FIDE: 'Carlsen Never Demanded A Concrete Format'
Magnus Carlsen. Photo: Maria Emelianova/

FIDE: 'Carlsen Never Demanded A Concrete Format'

| 133 | Chess Players

A report in Russian media that GM Magnus Carlsen has agreed to defend his world championship title against GM Ian Nepomniachtchi under a new match format with fewer classical games is "totally inaccurate," according to FIDE Director General Emil Sutovsky.

On July 4, the Russian website Sport-Express reported that Carlsen is ready for his fifth title defense vs. Nepomniachtchi in a match with a new format. Similar to tennis, it would be divided it into three sets. Each set would consist of four classical games and in case of 2-2, a rapid and blitz tiebreak would be played.
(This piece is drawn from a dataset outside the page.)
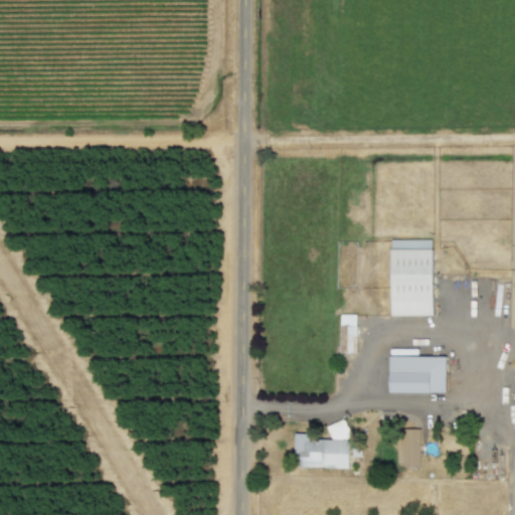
[(433,239),(390,239),(391,316),(434,315),(433,239)]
According to Sutovsky, the news "has nothing to do with the truth." The FIDE Director General, who is the main official responsible for the world championship cycle, thinks that the Russian website may have been confused with one of the proposals FIDE had sent to players.

"But also that was very different from what is described, and it was just a proposal we asked top-10 players to give feedback on," said Sutovsky. "The matter is sensitive and I don't want to go into details, but Magnus never demanded any concrete format."

A report from Chess24 which translated the Sports-Express article was retweeted by Carlsen with the comment: "fake news."

Shortly after beating Nepomniachtchi in the 2021 world championship in Dubai, Carlsen shocked the chess world by saying that he might be letting go of his world title in classical chess unless GM Alireza Firouzja will be his opponent for the next match. "If someone other than Firouzja wins the Candidates Tournament, it is unlikely that I will play the next world championship match," the world champion said in a podcast in December last year.

In April of this year, Carlsen reiterated his statement in an interview with Norway's biggest newspaper VG: "If anyone expects or hopes that I will say yes, I have to prepare them for disappointment."

Three days ago, Nepomniachtchi won the Candidates Tournament. On the day of the penultimate round, Carlsen had a meeting in Madrid with Sutovsky and FIDE President Arkady Dvorkovich, where the three discussed potential changes to the match format.

Carlsen was given an "informal deadline" of July 20, International Chess Day, to make a decision about his title defense.